◆ Set task 1
In the flan recipe text, list each utensil named in the paragraph that begins "My tips".
◆ Set task 2
Carry on the flan recipe text from the point where it stops.
-- Start Selected text --
This is a fantastic vanilla custard baked in caramel at a low temperature, so it stays creamy and smooth. I've been making it for decades and grew up eating it, and this flan recipe with condensed milk is a must. I like making individual flans, but the recipe is also good for one large flan.
If you're apprehensive about making the caramel, don't! I have step-by-step photos and tips to guide you and make it a success.

Creamy caramel custard
I grew up eating flan, the classic recipe without condensed milk (the original French crème caramel).
Years later, with a lot of different flan recipes under my belt, I'm pretty sure adding this canned ingredient creates some magic when it comes to texture and flavor, so I'm all for it.
What is flan? It's a vanilla custard dessert baked with caramel in a water bath (very important!), resulting in an incredibly smooth and rich dessert.
This is the classic vanilla flan version. A close sibling to our popular chocolate flan and to the unique and fun-to-make chocoflan recipe, two recipes that make this dessert even more decadent. Because, you know, there's chocolate in it.
For caramel and vanilla lovers, this Mexican dessert with Spanish roots (though some say it's also Brazilian due to the condensed milk) is a must to master, especially for a 5 de Mayo gathering.
It keeps well for days in the fridge, so you can make it ahead.
It can be served with whipped cream, a dollop of dulce de leche, or both, as we do here in Argentina. We call it mixed flan, and it is one of our most vintage desserts.
Testing notes
The weetened condensed milk is a must ingredient and can't be substituted. Use the regular type, not unsweetened or evaporated milk.
To get a lump-free custard, integrate the eggs slowly with a wire whisk and take the time to make sure the egg whites are fully incorporated. You might also want to strain the mixture into the ramekins or molds so any bits of undissolved ingredients are left behind.
The water bath is essential for that creamy, smooth and rich texture. Baking without a water bath may result in a slightly different texture and an increased risk of the flan overcooking or developing a rubbery texture.
Refrigerating the flan is an essential step that can't be skipped. It's similar to making a cheesecake. Cover it well with plastic wrap. There should be no open spaces for the air to enter, so the custard doesn't dry while in the fridge. You can leave it for 3-4 days in the refrigerator before unmolding and serving it.
I don't recommend freezing it, as the texture (a prominent reason we love flan so much) will not be as silky and firm once the dessert is thawed. It lasts for 4-6 days in the fridge.

Making caramel for flan
- Melting the sugar:
I make the caramel in a skillet first and then add it to the pan. It's an extra step that ends up being a shortcut because it makes your life easier, and the chances of burning are almost non-existent. - Middle steps: before you get a smooth caramel, you will have a bubbling liquid that will start to color until you get an amber hue. Swirl the skillet gently if it colors unevenly. Don't overcook it (make a very dark caramel) or it will start to turn bitter!
- My tips: use a non-stick skillet and silicone spoon (or silicon spatula) for best results. Alternatively, you can use a wooden spoon as we used to before silicone was available. But the caramel will stick to it and be more laborious to wash.
-- End Selected text --
-- Start Items --
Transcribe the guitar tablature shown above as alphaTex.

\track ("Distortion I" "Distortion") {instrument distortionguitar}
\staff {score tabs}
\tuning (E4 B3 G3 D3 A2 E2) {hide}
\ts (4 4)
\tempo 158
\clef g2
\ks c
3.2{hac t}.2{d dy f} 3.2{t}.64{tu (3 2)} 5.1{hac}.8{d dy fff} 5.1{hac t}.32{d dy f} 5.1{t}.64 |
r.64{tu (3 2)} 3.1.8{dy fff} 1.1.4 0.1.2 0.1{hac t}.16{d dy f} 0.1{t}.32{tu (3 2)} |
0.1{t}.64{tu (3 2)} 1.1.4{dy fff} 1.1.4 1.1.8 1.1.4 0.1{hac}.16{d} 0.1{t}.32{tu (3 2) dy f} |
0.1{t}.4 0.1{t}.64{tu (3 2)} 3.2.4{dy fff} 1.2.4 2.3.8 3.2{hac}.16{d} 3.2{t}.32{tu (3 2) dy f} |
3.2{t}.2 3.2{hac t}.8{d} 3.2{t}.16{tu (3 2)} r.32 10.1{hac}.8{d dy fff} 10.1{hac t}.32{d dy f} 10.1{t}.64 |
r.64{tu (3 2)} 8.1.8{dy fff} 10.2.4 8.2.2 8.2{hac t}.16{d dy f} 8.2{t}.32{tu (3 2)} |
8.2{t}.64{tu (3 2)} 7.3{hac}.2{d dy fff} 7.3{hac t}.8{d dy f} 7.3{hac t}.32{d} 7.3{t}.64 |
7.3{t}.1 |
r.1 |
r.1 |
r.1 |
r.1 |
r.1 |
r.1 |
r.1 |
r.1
-- End Items --
-- Start Items --
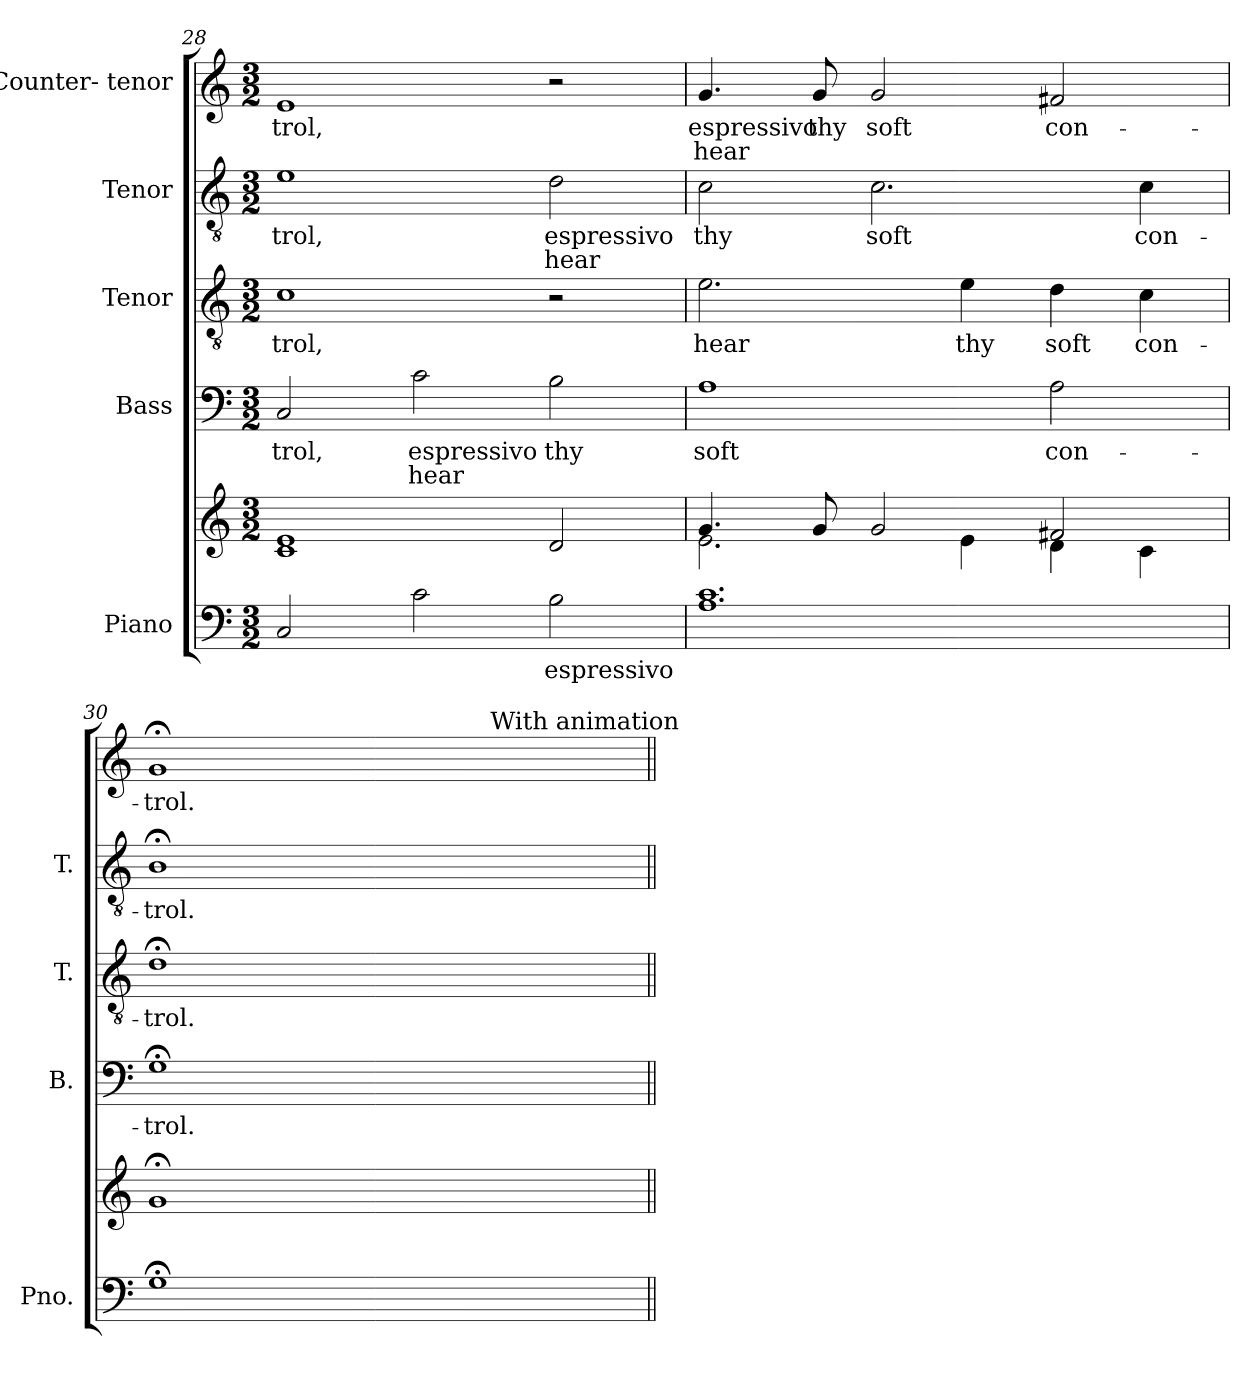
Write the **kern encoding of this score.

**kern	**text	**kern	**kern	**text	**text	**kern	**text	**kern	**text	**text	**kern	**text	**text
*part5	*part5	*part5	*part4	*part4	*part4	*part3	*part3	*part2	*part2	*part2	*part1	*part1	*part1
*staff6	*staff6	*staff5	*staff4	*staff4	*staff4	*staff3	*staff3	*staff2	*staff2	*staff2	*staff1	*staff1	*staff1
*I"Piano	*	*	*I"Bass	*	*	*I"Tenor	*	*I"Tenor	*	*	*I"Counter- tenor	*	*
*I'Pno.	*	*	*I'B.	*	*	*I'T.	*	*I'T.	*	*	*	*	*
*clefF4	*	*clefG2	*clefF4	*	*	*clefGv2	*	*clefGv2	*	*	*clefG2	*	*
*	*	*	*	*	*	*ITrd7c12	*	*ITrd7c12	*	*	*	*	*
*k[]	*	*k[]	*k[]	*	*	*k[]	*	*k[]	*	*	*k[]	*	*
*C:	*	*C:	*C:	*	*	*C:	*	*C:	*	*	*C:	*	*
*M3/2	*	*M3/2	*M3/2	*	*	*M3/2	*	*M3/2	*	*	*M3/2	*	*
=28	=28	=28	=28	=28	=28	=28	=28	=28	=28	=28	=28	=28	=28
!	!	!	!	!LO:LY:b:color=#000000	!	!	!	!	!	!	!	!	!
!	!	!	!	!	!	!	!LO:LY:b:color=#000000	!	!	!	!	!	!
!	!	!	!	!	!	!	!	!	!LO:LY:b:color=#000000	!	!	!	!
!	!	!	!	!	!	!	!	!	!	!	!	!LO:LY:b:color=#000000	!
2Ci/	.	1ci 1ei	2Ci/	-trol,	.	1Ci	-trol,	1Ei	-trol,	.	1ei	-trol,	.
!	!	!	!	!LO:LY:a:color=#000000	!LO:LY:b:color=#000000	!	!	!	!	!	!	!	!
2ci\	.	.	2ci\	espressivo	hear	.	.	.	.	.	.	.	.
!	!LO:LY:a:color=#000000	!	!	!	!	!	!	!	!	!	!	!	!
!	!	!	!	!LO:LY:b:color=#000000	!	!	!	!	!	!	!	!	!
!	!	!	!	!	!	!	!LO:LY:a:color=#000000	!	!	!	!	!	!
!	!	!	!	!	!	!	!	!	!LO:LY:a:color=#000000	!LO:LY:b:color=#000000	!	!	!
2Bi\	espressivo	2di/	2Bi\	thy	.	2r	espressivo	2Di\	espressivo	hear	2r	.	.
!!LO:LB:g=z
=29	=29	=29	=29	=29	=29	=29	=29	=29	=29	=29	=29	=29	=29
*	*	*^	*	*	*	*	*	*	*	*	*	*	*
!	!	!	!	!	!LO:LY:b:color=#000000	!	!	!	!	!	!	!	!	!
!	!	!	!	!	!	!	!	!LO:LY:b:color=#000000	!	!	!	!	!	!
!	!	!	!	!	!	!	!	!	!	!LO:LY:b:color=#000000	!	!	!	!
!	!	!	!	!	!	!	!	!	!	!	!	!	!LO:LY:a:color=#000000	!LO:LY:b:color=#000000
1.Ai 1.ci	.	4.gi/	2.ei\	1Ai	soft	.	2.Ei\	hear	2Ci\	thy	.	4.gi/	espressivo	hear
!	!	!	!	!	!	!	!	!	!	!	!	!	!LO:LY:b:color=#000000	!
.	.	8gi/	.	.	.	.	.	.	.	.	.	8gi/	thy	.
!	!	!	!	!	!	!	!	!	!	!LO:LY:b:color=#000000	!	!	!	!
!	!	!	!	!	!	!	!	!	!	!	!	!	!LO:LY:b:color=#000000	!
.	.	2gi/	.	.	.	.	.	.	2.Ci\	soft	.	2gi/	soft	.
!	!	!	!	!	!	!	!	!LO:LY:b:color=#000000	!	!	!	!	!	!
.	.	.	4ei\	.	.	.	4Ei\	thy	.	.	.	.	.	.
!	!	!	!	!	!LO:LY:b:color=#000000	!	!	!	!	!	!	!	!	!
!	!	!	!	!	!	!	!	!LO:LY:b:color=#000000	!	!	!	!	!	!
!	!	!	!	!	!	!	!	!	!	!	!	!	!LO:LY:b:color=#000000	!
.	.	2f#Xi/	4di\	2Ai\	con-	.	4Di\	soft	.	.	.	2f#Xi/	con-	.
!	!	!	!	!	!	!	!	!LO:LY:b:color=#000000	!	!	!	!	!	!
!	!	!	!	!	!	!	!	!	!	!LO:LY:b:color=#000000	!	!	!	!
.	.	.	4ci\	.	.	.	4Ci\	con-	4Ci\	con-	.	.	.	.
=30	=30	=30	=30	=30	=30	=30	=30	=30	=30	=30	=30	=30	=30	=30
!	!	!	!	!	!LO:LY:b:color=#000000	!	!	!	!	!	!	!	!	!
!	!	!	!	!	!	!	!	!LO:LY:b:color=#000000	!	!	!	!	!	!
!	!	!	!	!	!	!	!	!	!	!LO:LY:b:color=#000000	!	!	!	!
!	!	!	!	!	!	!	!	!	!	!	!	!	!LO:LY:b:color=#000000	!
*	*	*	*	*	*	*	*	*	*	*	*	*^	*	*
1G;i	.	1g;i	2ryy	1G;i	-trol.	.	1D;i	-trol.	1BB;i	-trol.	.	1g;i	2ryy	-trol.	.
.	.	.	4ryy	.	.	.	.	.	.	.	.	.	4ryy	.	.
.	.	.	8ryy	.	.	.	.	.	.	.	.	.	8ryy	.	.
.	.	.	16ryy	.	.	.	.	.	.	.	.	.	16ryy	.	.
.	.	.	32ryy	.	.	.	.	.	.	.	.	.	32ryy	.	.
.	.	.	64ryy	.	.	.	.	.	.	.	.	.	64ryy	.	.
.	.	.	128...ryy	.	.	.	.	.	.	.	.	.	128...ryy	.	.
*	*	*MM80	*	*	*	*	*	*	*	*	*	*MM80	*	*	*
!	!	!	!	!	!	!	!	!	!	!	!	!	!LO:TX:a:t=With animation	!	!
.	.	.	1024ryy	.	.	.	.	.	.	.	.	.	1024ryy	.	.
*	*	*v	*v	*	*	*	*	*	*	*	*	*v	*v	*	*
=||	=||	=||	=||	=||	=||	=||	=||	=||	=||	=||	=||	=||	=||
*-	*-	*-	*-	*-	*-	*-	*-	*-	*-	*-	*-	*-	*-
-- End Items --
-- Start Items --
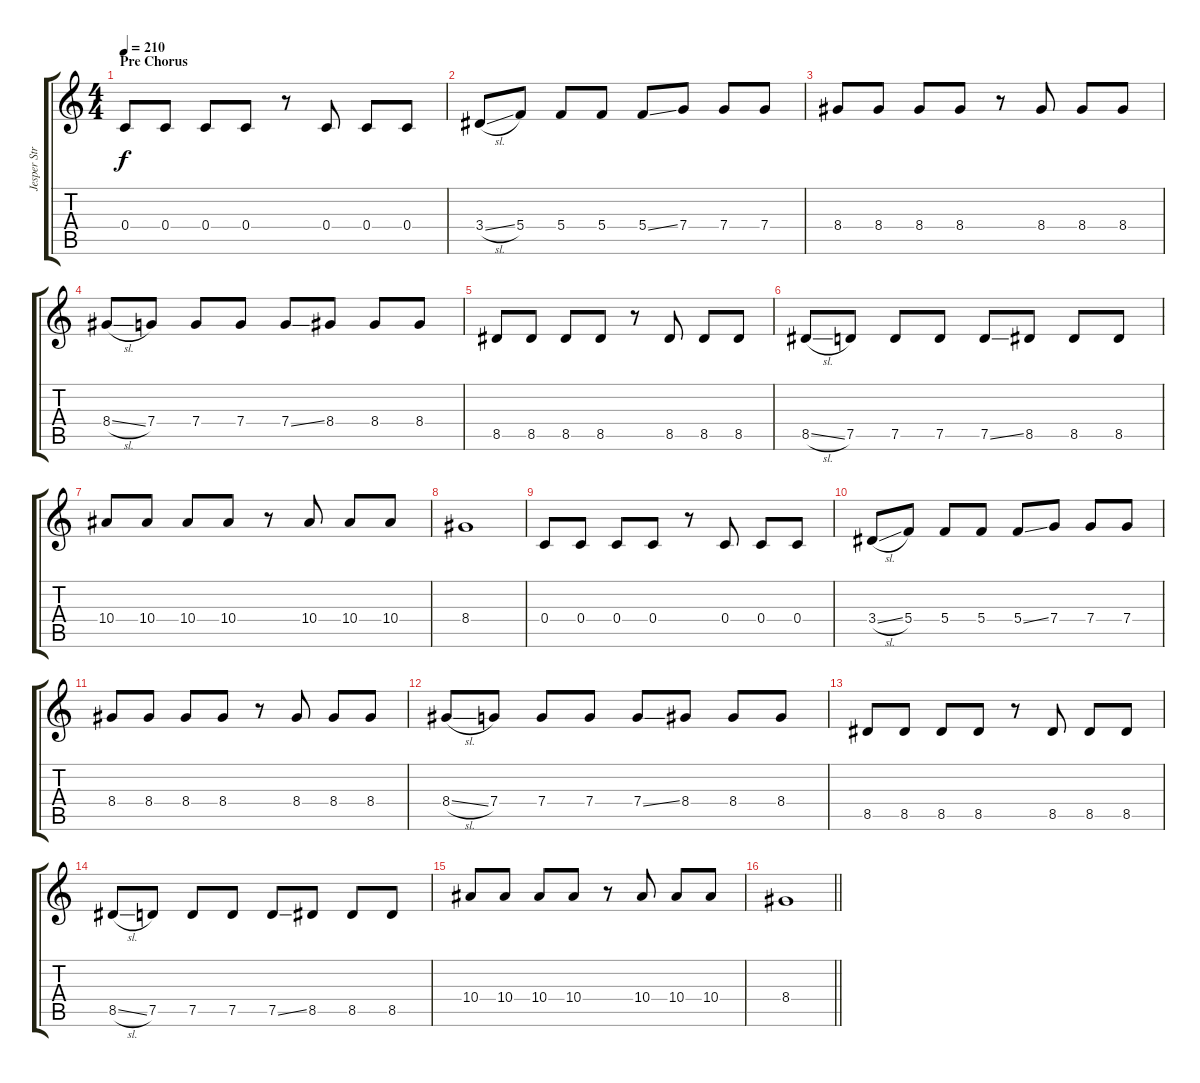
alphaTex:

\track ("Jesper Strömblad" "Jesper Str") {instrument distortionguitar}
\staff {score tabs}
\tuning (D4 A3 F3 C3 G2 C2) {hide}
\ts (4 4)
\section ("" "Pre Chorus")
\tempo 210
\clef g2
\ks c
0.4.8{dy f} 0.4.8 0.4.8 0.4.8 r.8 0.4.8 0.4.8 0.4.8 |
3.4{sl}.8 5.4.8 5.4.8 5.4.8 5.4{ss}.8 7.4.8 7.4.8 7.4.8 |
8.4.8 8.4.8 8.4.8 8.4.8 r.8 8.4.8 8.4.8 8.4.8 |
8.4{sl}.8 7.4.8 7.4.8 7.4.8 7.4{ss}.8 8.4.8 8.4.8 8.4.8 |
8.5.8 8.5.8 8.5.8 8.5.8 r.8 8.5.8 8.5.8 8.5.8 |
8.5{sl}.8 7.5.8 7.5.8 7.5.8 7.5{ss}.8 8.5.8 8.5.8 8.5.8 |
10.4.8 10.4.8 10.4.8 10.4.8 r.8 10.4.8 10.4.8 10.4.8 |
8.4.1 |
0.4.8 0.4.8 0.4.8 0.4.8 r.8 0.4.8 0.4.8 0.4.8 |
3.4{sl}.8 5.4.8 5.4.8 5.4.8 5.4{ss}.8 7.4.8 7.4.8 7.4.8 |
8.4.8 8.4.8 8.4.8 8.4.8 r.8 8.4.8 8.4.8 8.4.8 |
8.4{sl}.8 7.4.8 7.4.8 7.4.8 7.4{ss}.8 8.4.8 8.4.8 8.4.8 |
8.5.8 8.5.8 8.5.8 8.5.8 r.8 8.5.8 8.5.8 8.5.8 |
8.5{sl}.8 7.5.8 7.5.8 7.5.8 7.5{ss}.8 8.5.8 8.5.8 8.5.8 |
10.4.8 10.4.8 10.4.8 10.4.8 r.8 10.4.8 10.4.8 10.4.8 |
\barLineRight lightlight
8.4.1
-- End Items --
◆ Output 1
non-stick skillet, silicone spoon, silicone spatula, wooden spoon

◆ Output 2
- If the caramel burns, start all over again. There's no other way as the caramel turns bitter and will ruin the whole dessert.

- Start with a clean, non-stick skillet with sugar and water. Only granulated sugar can be used. This is an essential ingredient and can't be substituted.

- When is the caramel done? When all of the sugar is dissolved, the caramel is ready. By the time this happens, it will be a deep amber color. Don't be tempted to cook it more, as it can burn instantly, and you will have to start all over again.
The vanilla custard
It's a simple preparation with everyday ingredients. So, it's all in the details.
- Don't use an electric mixer or blender. All you need is a hand whisk, as we don't want to incorporate air. That will result in the custard not having the right texture.
- Make sure the eggs are well integrated. This is especially true for the egg whites, as they can be stubborn sometimes. So take a minute or two to slowly break them down with the whisk and incorporate them into the rest of the ingredients.

Baking flan
The water bath
This step involves adding very hot water to the roasting pan or baking dish where the flan pans have been placed. It is essential if you want to achieve a very creamy texture.
Since we use regular ramekins or metal pans without a removable bottom, there's little chance of water getting into the pan and flan mixture.

- Add some caramel to cover the bottom of the flan molds.

- Use a large roasting pan or baking pan with high sides and add an inch or so of water. Even if it sputters, the drops will not reach the flan mixture easily.
Vintage Kitchen Tip
To avoid water spitting when creating the water bath, it's best to place the baking tray with the flan ramekins inside the oven first and then pour hot water from a jar into it.

Serving flan
- Plain: This vanilla flan is good on its own with just the caramel sauce created during the baking process.
- With whipped cream or dulce de leche: like we do here in Latin America, a big fat dollop on top that is amazing together with the layer of caramel.
- Mixed: served with both whipped cream and dulce de leche. It's an indulgent, over-the-top way to eat it! It's a classic way here in Argentina.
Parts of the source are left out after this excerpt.